Sedat Dönmez
Sedat Dönmez TÜRKİYE’YE EKONOMİ PAYLAŞIMI GEREKLİ

TÜRKİYE’YE EKONOMİ PAYLAŞIMI GEREKLİ

Bugün Türkiye’de en çok hangi ilde yaşamak istersiniz sorusuna en çok verilen cevap İstanbul ve İzmir oluyor. Gerek çalışan şartları gerekse iş imkânlarının genişliği insanları özellikle İstanbul’a yönlendiriyor. İzmir gerek tatil bölgesi olması, gerek iklim şartlarıyla üstün gelirken İstanbul her açıdan insanlara cazip geliyor. Üretim, inşaat, eğitim, tekstil, eğlence, finans, spor ve daha sayabileceğimiz birçok sektör için İstanbul merkez oluşturuyor. Tabi ki bu durum şehirlerin nüfus kapasitelerini ciddi anlamda etkiliyor. Şehirler bir süre sonra nefes alamaz duruma geliyor. Oysa ülke olarak bu ekonomiyi paylaştırma imkânımız çok yüksek. Hemen hemen her bölgemiz ve şehrimiz kendi ekonomik potansiyelini oluşturacak güce sahip. Ancak biz ülke olarak tüm yükü İstanbul ve İzmir’e yükledik devam ediyoruz. Günü kurtarırken uzun vadede oluşabilecek kaosa sırtımızı dönüyoruz. Durumun ne kadar farkındayız bilmiyorum ama İstanbul artık ülkenin yükünü çekmekte ciddi anlamda zorlanıyor. Hem nüfus olarak yaşadığı kaos hem de ülkenin ekonomi lokomotifi görevi şehri yorgunlaştırıyor.

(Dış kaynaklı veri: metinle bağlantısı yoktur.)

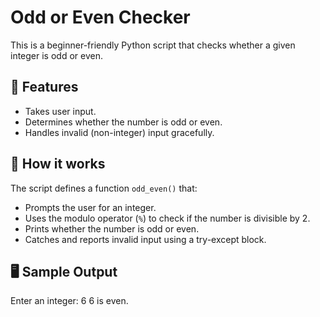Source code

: # Odd or Even Checker

This is a beginner-friendly Python script that checks whether a given integer is odd or even.

## 🚀 Features

- Takes user input.
- Determines whether the number is odd or even.
- Handles invalid (non-integer) input gracefully.

## 🧠 How it works

The script defines a function `odd_even()` that:
- Prompts the user for an integer.
- Uses the modulo operator (`%`) to check if the number is divisible by 2.
- Prints whether the number is odd or even.
- Catches and reports invalid input using a try-except block.

## 🖥️ Sample Output

Enter an integer: 6
6 is even.
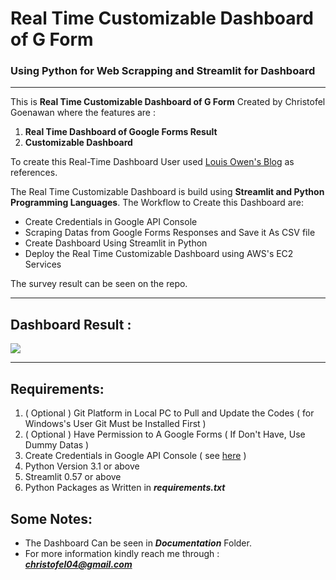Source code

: # Real Time Customizable Dashboard of G Form
### Using Python for Web Scrapping and Streamlit for Dashboard
---
This is **Real Time Customizable Dashboard of G Form** Created by Christofel Goenawan where the features are :

1. **Real Time Dashboard of Google Forms Result**
2. **Customizable Dashboard**


To create this Real-Time Dashboard User used [Louis Owen's Blog](https://towardsdatascience.com/real-time-visualization-of-google-form-responses-in-streamlit-1e7fd20c6574) as references.

The Real Time Customizable Dashboard is build using **Streamlit and Python Programming Languages**.
The Workflow to Create this Dashboard are:

- Create Credentials in Google API Console
- Scraping Datas from Google Forms Responses and Save it As CSV file
- Create Dashboard Using Streamlit in Python
- Deploy the Real Time Customizable Dashboard using AWS's EC2 Services

The survey result can be seen on the repo.

---

## Dashboard Result :

![](https://github.com/christofel04/Real-Time-Customizable-Dashboard-of-G-Form/blob/master/Documentation/(GIF)%20Customizable-Dashboard-of-GForm.gif?raw=true)

---

## Requirements:
1. ( Optional ) Git Platform in Local PC to Pull and Update the Codes ( for Windows's User Git Must be Installed First )
2. ( Optional ) Have Permission to A Google Forms ( If Don't Have, Use Dummy Datas )
3. Create Credentials in Google API Console ( see [here](https://towardsdatascience.com/real-time-visualization-of-google-form-responses-in-streamlit-1e7fd20c6574) )
4. Python Version 3.1 or above
5. Streamlit 0.57 or above
6. Python Packages as Written in ***requirements.txt***


## Some Notes:

- The Dashboard Can be seen in ***Documentation*** Folder.
- For more information kindly reach me through :
***christofel04@gmail.com***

Farkında değiliz ancak İstanbul’a doğru yaşanan göç aynı zamanda bir beyin göçünü de beraberinde getiriyor. Özellikle Konya gibi büyüme çabası içerisinde olan şehirler düşük personel ücretlerinden dolayı kaliteli insan kaynağını elinden kaçırıyor. Durum böyle olunca kaliteli beyinler hakkını aldıkları yerlere giderken büyük kapasiteli işletmeler ise kaliteli personel yokluğundan şikâyet ediyor. Peki, neden ülkedeki ekonomik sorumluluğu şehirlere kontrollü şekilde yayarak ülkece kalkınma yoluna gitmiyoruz. Bugün Uşak, Denizli bir tekstil merkezi haline gelebilecek potansiyele sahipken neden fason üretici pazarı haline geliyor. Neden finans merkezlerimi batıda Bursa, Yalova, Çanakkale’ye doğru genişlerken İç Anadolu’da Karaman, Aksaray, Eskişehir doğuda Erzurum, Diyarbakır, Elazığ gibi şehirlere yayılmıyor. İç Anadolu, özellikle ciddi bir tarım ve hayvancılık alanıyken neden inşaat sektörü hâkimliğini koruyor da tüm dünyaya ürün satan bir tarım bölgesi olmuyor. Tarihi anlamda hepsi önemli şehirlerimiz neden kültür ve sanatın lokomotifi olmuyor. Birçok ilimiz eğitim merkezi olabilecek potansiyele sahipken neden hala eğitimin merkezi İstanbul. Yedi bölgesi de ayrı ayrı katma değerli ürünler ortaya çıkaracak bir ülke olarak sadece tek şehre sıkışmış durumda ekonomimizi ayakta tutma çabası içerisindeyiz. Oysaki diğer bölge ve şehirlere yapılacak yatırımlar ve yönlendirmeler ülkemizi ekonomik anlamda çok farklı noktalara taşıyabilir. Tüm bölgelerimizde refah seviyesinin yükseleceği adımlar atılabilir.

Bu noktada her şeyi devlet politikası olarak görmeden Ticaret ve Sanayi Odaları’na büyük görev düşüyor. Öncelikle kendilerine bağlı olan işletmelere personele ödenen ücretin boşa giden bir para olmadığını, devrimizin artık kaliteli insan devri olduğunu anlatmanız gerekiyor Ülkenin geleceği için herkes elini taşın altına koyarak bir çaba sarf etmeli. Tek bir şehrin sırtına yüklenmekle maalesef başarılı bir ekonomiden bahsedemeyiz. Bu ülkenin inşaata ihtiyacı olduğu kadar, tarıma, hayvancılığa, üretime, hammaddeye de ihtiyacı var. Bunların hepsini tek bir şehirden beklemek ise haksızlık oluyor. Eğer refah seviyesi yüksek, katma değerli marka şehirler görmek istiyorsak gerek devlet gerekse bireysel girişimlerle bu sorumluluğun paylaşılması şart.